Source extract:
==================================================

Laser projection is here to stay. The technology chosen by Darth Vader as his illumination/weapon source is the preferred choice for today´s projector manufacturers. But why laser? What are the benefits? And where does it fit in the history of projection?
I have spent 10 years working for a projector manufacturer (Barco/projectiondesign). During this period, I witnessed the rapid development of light sources, and am proud to have been part of the introduction of the first laser-only projector by Barco, at Cinema Con 2014.
In this article, I will cover the following topics:
- The history of projection
- The history of projection illumination sources
- Different types of illumination sources
- What are the benefits of laser projectors?
- What is the financial impact of laser projectors?
- Which technology do I choose?
- … and my short history from working at a projector manufacturer for 10 years
Let’s start with my history from projectiondesign and Barco
In 2005, I joined the Norwegian projector manufacturer, projectiondesign. At that time, projectiondesign had recently introduced the first DLP based two-lamp projector (F3) which took light levels to about 7 500 lumens. In 2009, projectiondesign introduced the first solid-state illumination projector using LED (FL32), bringing the light levels down to 500 lumens. But for good reason. The LED-illuminated projector was a neat fit for a niche market where two of the key advantages over lamps were important:
- Long lifetime of the illumination source (100 000 hours)

==================================================

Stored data
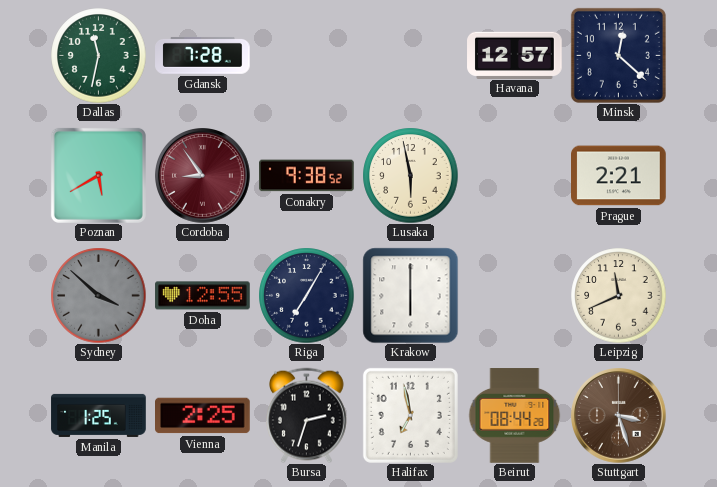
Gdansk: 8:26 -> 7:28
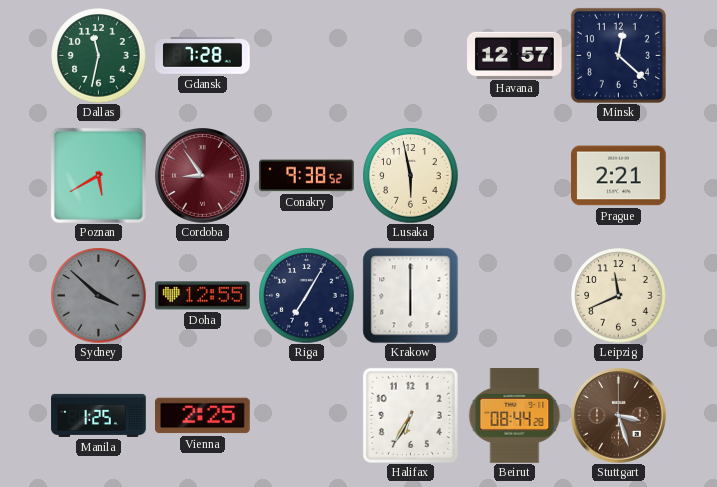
Bursa: 2:33 -> none
Halifax: 6:58 -> 6:35
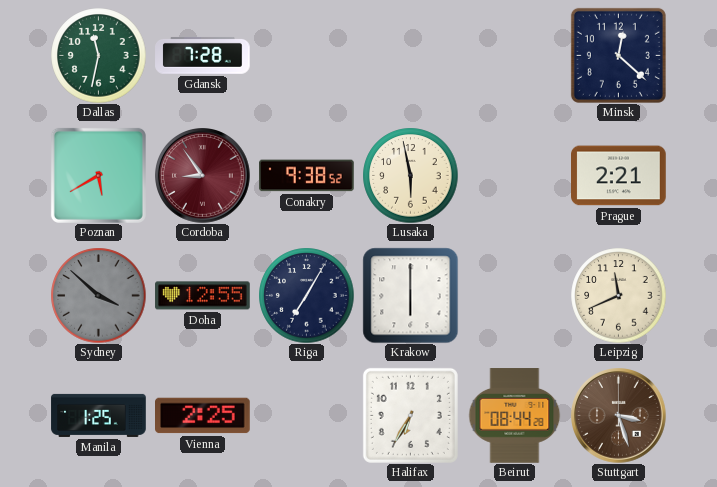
Havana: 12:57 -> none
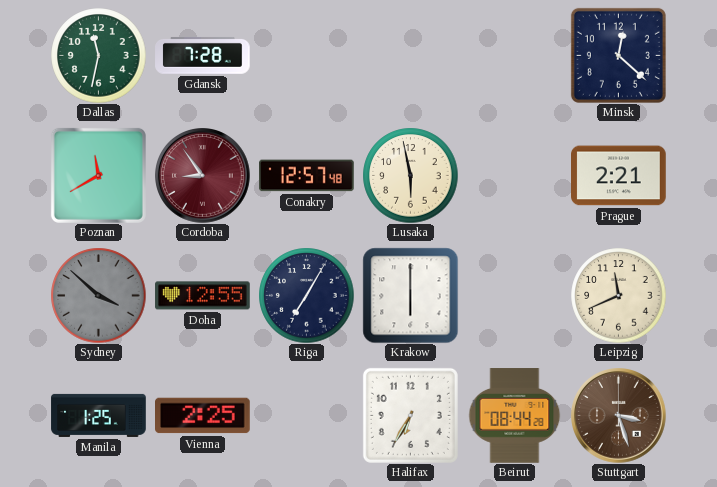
Poznan: 5:40 -> 11:40
Conakry: 9:38 -> 12:57
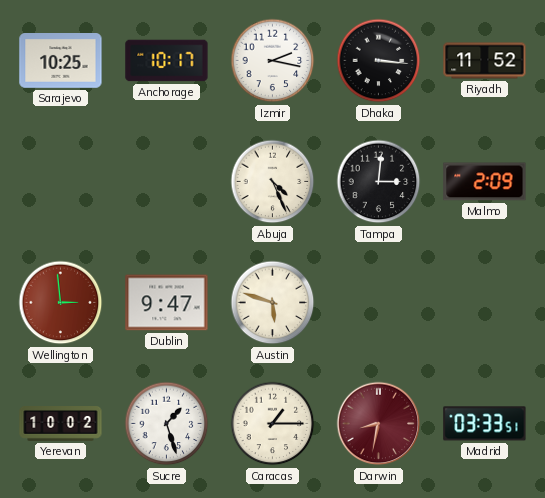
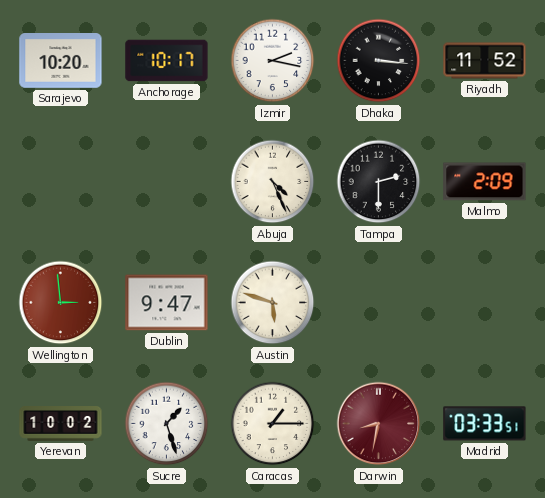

==================================================

What you have to do: Please reproduce the laser projection article word for word, everything from "Laser projection is" down to "impact of laser projectors?". This data was taken from a separate source unrelated to the article.

Full response:
Laser projection is here to stay. The technology chosen by Darth Vader as his illumination/weapon source is the preferred choice for today´s projector manufacturers. But why laser? What are the benefits? And where does it fit in the history of projection?
I have spent 10 years working for a projector manufacturer (Barco/projectiondesign). During this period, I witnessed the rapid development of light sources, and am proud to have been part of the introduction of the first laser-only projector by Barco, at Cinema Con 2014.
In this article, I will cover the following topics:
- The history of projection
- The history of projection illumination sources
- Different types of illumination sources
- What are the benefits of laser projectors?
- What is the financial impact of laser projectors?